* What to produce
Rewrite the data below, switching every "common name" to "vernacular name" and leaving everything else unchanged.

[Collection entries]
* BEGIN *

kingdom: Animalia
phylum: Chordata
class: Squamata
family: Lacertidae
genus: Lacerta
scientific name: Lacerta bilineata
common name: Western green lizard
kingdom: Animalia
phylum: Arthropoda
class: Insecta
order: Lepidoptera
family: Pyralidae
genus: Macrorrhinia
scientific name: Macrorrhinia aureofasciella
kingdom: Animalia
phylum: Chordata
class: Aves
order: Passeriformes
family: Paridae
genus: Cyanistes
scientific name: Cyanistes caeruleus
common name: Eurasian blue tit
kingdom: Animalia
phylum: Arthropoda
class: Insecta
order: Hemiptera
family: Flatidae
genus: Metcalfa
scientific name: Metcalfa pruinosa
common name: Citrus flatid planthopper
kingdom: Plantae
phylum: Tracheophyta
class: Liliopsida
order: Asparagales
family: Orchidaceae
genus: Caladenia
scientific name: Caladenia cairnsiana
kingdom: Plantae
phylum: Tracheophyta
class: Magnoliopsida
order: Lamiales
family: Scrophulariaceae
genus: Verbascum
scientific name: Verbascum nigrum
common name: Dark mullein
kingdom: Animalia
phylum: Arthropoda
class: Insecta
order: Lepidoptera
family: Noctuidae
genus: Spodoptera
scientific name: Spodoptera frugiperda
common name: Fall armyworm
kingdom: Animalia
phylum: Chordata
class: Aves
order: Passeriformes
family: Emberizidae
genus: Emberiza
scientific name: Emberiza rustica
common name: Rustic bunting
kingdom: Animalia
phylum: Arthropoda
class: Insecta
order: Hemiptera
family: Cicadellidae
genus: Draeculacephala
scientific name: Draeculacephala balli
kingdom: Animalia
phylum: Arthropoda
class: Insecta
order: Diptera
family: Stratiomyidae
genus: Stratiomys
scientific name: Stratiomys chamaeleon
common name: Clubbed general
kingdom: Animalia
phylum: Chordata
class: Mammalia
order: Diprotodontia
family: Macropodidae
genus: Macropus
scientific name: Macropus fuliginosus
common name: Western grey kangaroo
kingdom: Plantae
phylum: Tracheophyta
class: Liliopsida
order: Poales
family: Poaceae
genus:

* END *

* Written response
kingdom: Animalia
phylum: Chordata
class: Squamata
family: Lacertidae
genus: Lacerta
scientific name: Lacerta bilineata
vernacular name: Western green lizard
kingdom: Animalia
phylum: Arthropoda
class: Insecta
order: Lepidoptera
family: Pyralidae
genus: Macrorrhinia
scientific name: Macrorrhinia aureofasciella
kingdom: Animalia
phylum: Chordata
class: Aves
order: Passeriformes
family: Paridae
genus: Cyanistes
scientific name: Cyanistes caeruleus
vernacular name: Eurasian blue tit
kingdom: Animalia
phylum: Arthropoda
class: Insecta
order: Hemiptera
family: Flatidae
genus: Metcalfa
scientific name: Metcalfa pruinosa
vernacular name: Citrus flatid planthopper
kingdom: Plantae
phylum: Tracheophyta
class: Liliopsida
order: Asparagales
family: Orchidaceae
genus: Caladenia
scientific name: Caladenia cairnsiana
kingdom: Plantae
phylum: Tracheophyta
class: Magnoliopsida
order: Lamiales
family: Scrophulariaceae
genus: Verbascum
scientific name: Verbascum nigrum
vernacular name: Dark mullein
kingdom: Animalia
phylum: Arthropoda
class: Insecta
order: Lepidoptera
family: Noctuidae
genus: Spodoptera
scientific name: Spodoptera frugiperda
vernacular name: Fall armyworm
kingdom: Animalia
phylum: Chordata
class: Aves
order: Passeriformes
family: Emberizidae
genus: Emberiza
scientific name: Emberiza rustica
vernacular name: Rustic bunting
kingdom: Animalia
phylum: Arthropoda
class: Insecta
order: Hemiptera
family: Cicadellidae
genus: Draeculacephala
scientific name: Draeculacephala balli
kingdom: Animalia
phylum: Arthropoda
class: Insecta
order: Diptera
family: Stratiomyidae
genus: Stratiomys
scientific name: Stratiomys chamaeleon
vernacular name: Clubbed general
kingdom: Animalia
phylum: Chordata
class: Mammalia
order: Diprotodontia
family: Macropodidae
genus: Macropus
scientific name: Macropus fuliginosus
vernacular name: Western grey kangaroo
kingdom: Plantae
phylum: Tracheophyta
class: Liliopsida
order: Poales
family: Poaceae
genus:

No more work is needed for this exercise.